Those lines of the records that contain "Newsletter" are to be located and copied.
--------------------------------
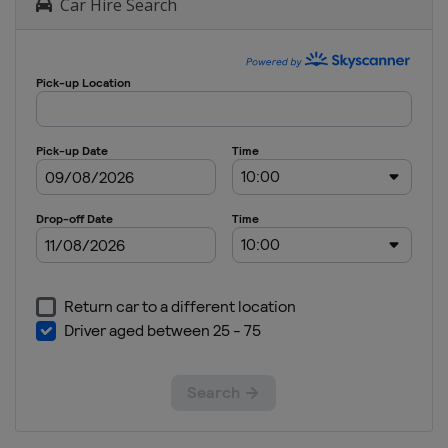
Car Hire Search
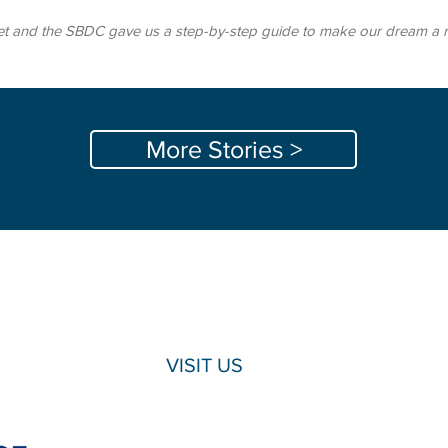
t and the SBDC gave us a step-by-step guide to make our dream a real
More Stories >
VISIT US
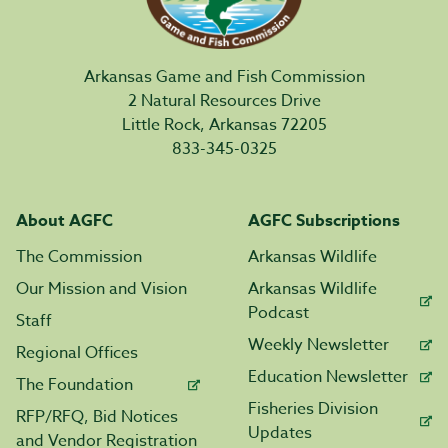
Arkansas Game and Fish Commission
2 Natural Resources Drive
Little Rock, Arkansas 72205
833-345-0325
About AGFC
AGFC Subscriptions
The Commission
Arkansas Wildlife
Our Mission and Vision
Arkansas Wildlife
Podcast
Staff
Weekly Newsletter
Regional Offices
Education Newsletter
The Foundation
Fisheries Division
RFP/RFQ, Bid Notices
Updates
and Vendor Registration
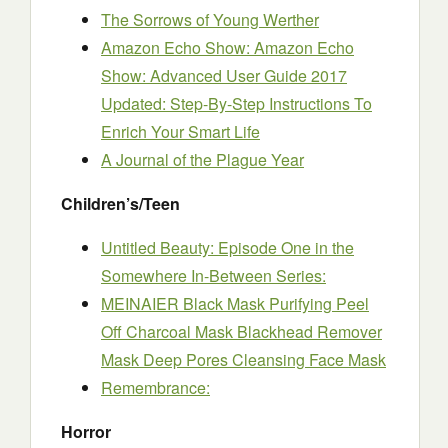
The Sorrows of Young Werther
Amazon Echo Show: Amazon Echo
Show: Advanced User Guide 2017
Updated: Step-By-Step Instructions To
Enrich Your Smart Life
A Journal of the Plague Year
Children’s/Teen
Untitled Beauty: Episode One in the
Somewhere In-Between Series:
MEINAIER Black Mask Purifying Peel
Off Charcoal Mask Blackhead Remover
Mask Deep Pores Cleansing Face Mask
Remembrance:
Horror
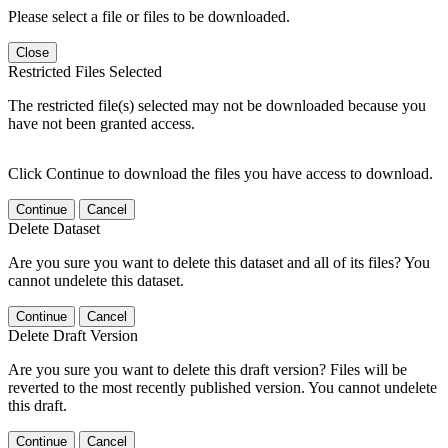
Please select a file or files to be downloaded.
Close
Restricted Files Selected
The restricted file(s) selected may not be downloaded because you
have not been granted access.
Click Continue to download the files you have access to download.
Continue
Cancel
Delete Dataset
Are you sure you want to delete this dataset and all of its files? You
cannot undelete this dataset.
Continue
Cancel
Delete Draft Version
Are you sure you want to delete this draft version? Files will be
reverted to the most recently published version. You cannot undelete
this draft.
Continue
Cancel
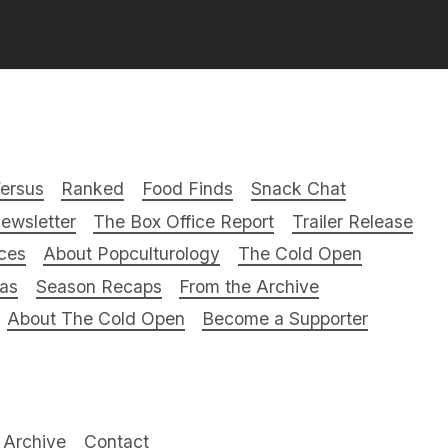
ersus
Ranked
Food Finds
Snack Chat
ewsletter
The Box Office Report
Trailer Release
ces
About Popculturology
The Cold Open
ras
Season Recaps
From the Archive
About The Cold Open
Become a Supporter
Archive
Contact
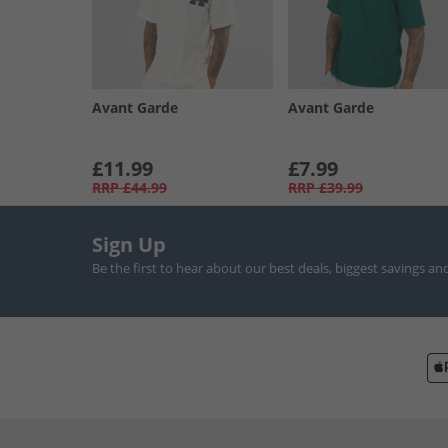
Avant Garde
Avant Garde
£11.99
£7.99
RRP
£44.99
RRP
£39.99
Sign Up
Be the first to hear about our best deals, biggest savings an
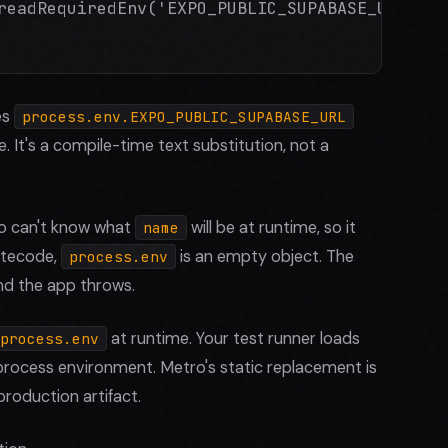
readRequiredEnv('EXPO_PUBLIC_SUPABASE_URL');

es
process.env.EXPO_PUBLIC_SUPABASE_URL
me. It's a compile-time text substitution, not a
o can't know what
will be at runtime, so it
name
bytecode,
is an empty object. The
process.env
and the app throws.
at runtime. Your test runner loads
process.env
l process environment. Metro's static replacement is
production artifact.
--------------------------------
SOLUTION FOR THIS TASK ->
Weekly Newsletter
Education Newsletter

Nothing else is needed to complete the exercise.